As a person who has not worked in the healthcare and benefits space my entire career, my sympathies are great for the employees we serve in navigating the healthcare (post Tower of Babel) landscape. Each day is filled with victories and new impediments to understanding. One day, maybe in my lifetime, the language of healthcare and benefits will be of one dialect again. Until then, we fight on!

◆ Data shown

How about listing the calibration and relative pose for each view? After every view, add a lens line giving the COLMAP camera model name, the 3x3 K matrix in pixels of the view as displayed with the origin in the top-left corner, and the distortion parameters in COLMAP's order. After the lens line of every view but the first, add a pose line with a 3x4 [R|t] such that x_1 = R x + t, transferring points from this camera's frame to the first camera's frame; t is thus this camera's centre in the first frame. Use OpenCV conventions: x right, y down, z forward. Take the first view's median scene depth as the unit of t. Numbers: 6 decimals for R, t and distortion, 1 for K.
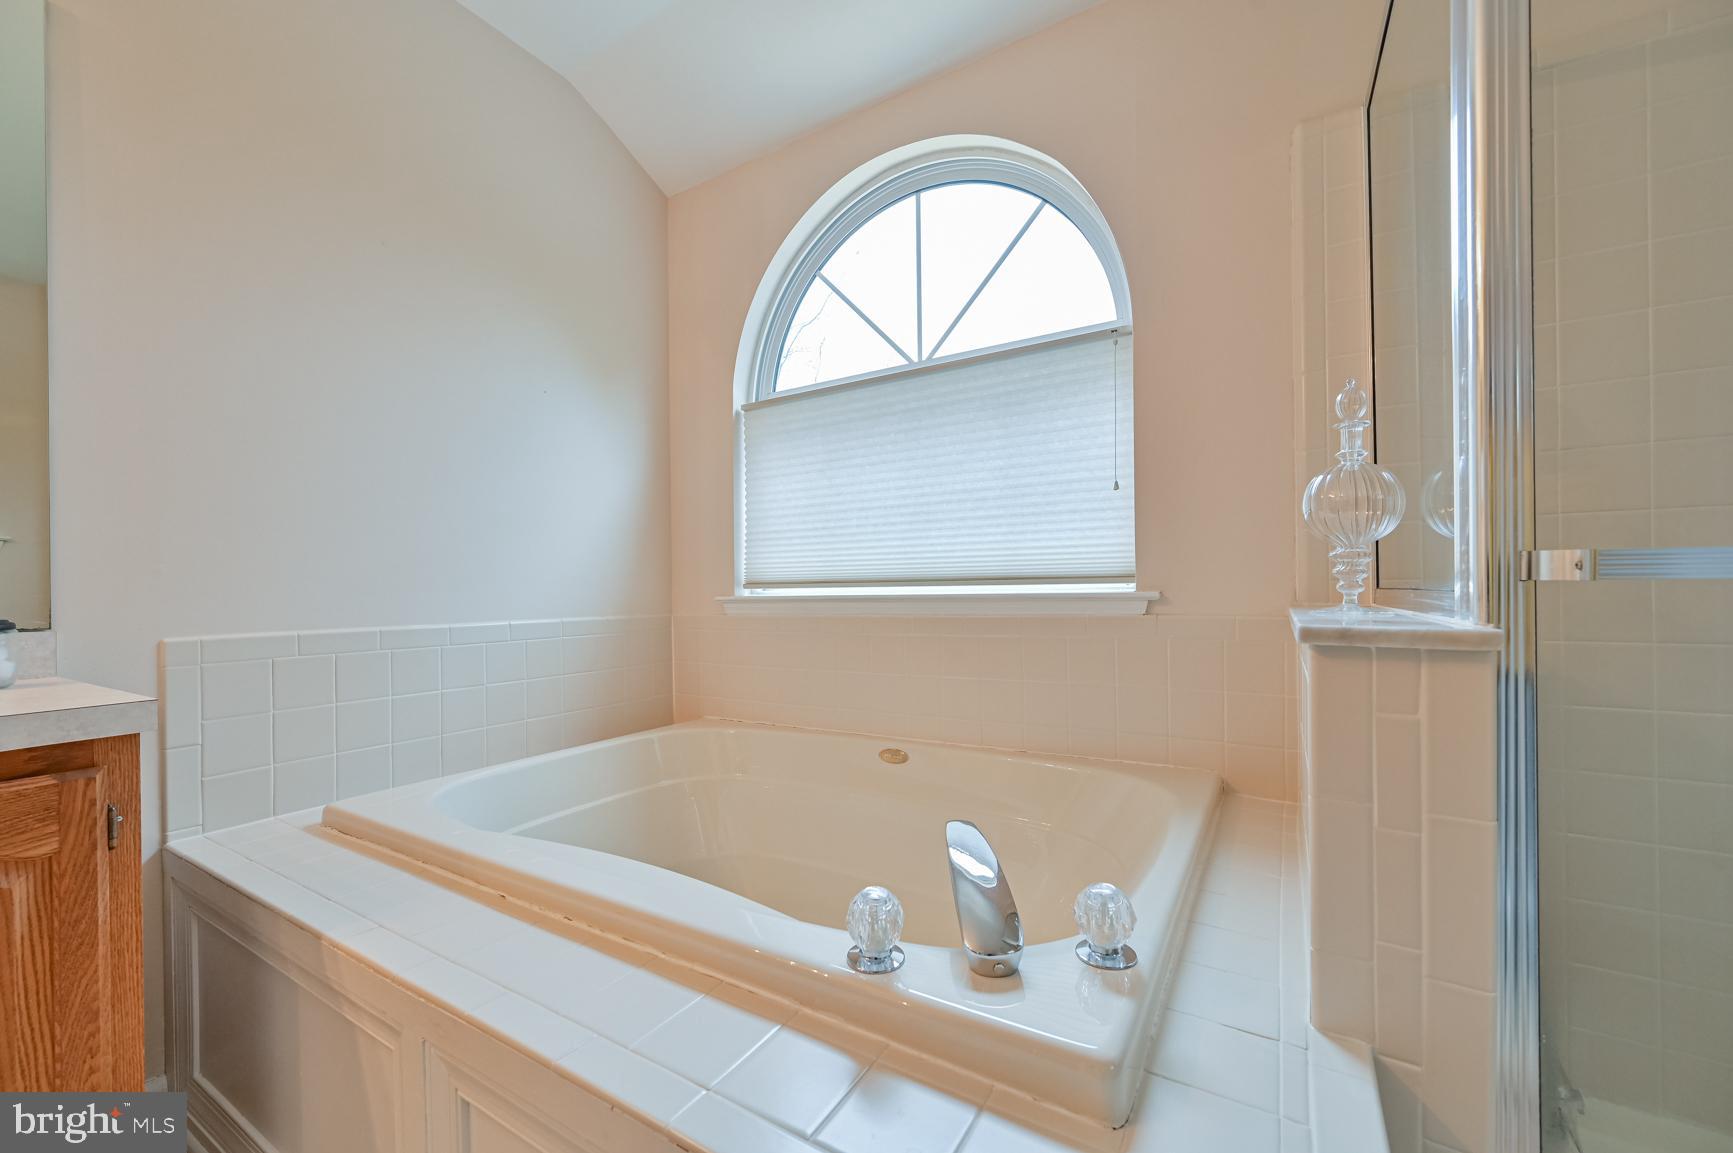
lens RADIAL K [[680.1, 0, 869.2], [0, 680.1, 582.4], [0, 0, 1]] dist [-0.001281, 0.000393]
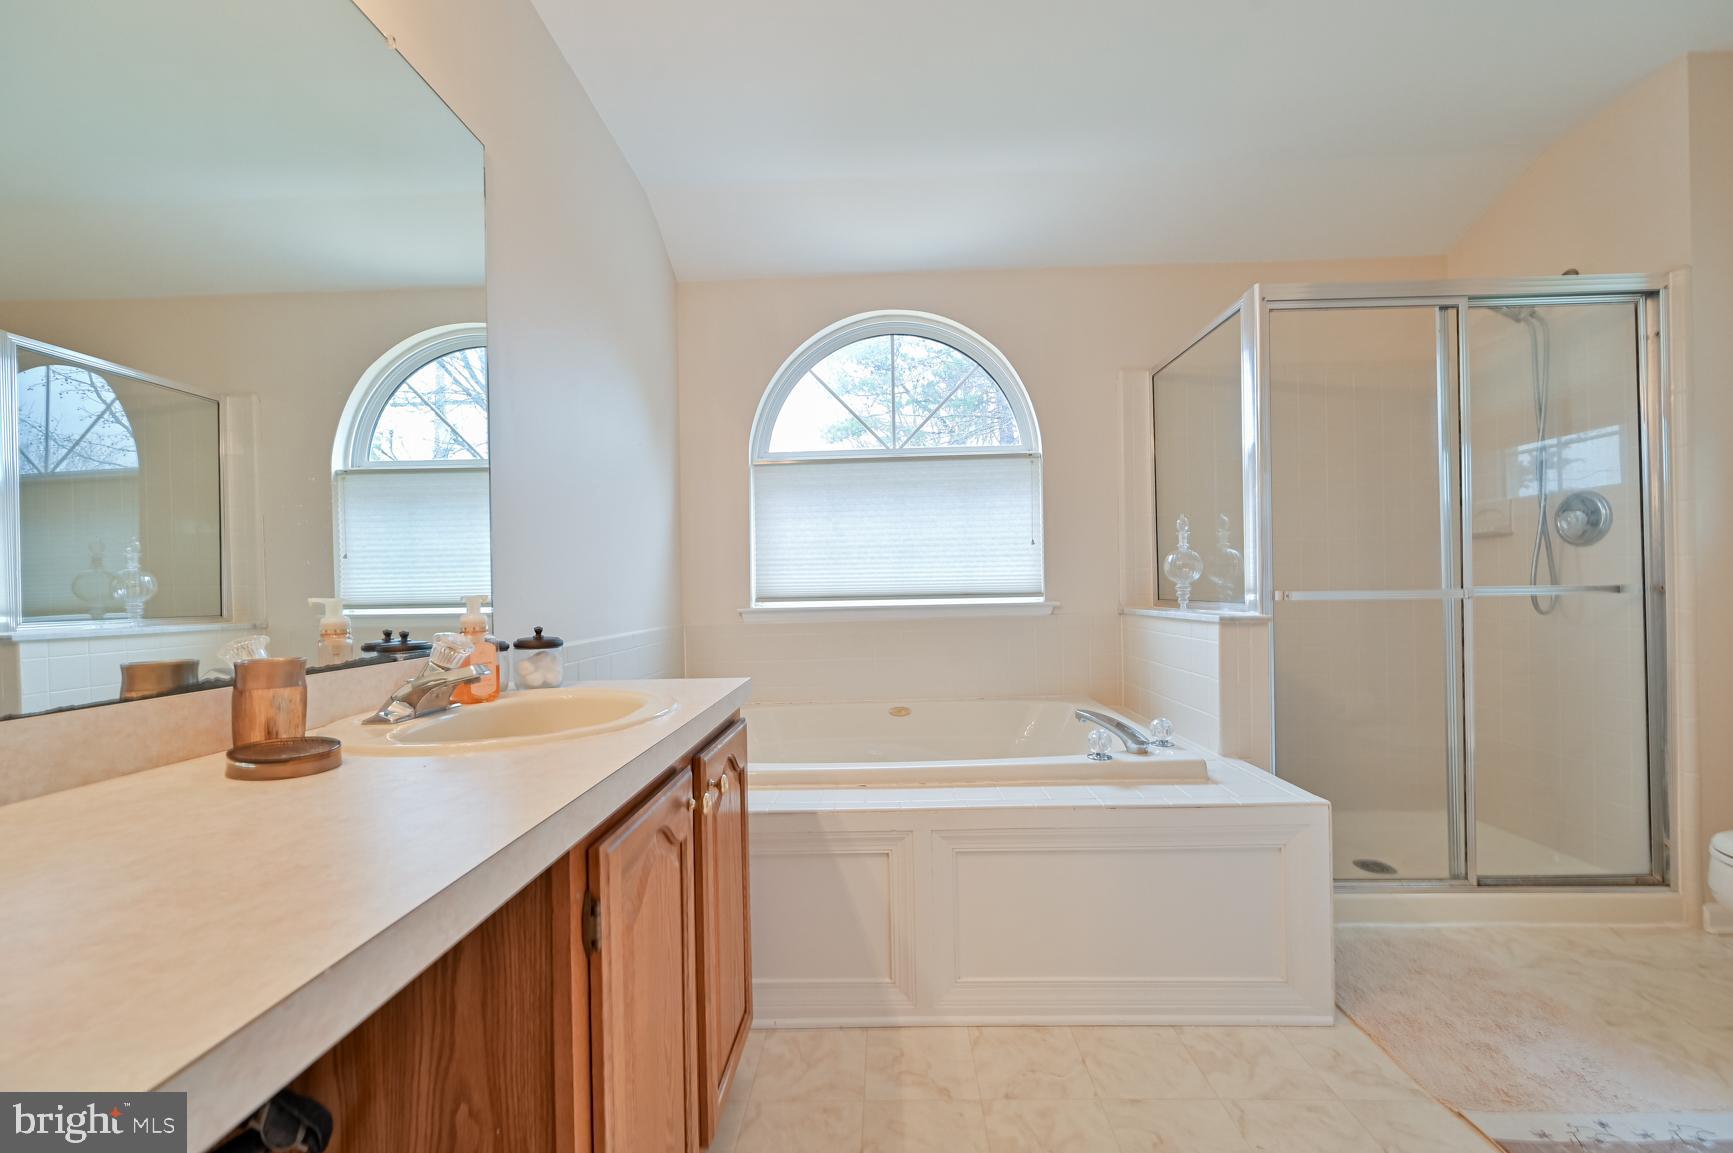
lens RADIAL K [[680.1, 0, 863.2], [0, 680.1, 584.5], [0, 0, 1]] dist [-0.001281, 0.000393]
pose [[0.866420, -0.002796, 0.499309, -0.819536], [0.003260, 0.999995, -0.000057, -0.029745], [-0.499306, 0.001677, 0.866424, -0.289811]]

◆ Questions to answer
1 > In the healthcare benefits passage, what does the writer hope the language of healthcare and benefits will one day be?
2 > Output the healthcare benefits passage word for word, starting with "As a person" and going on through "we fight on!".
The listing plays no part in this work and can be set aside.

◆ Task-by-task outputs
1 > Of one dialect again.

2 >
As a person who has not worked in the healthcare and benefits space my entire career, my sympathies are great for the employees we serve in navigating the healthcare (post Tower of Babel) landscape. Each day is filled with victories and new impediments to understanding. One day, maybe in my lifetime, the language of healthcare and benefits will be of one dialect again. Until then, we fight on!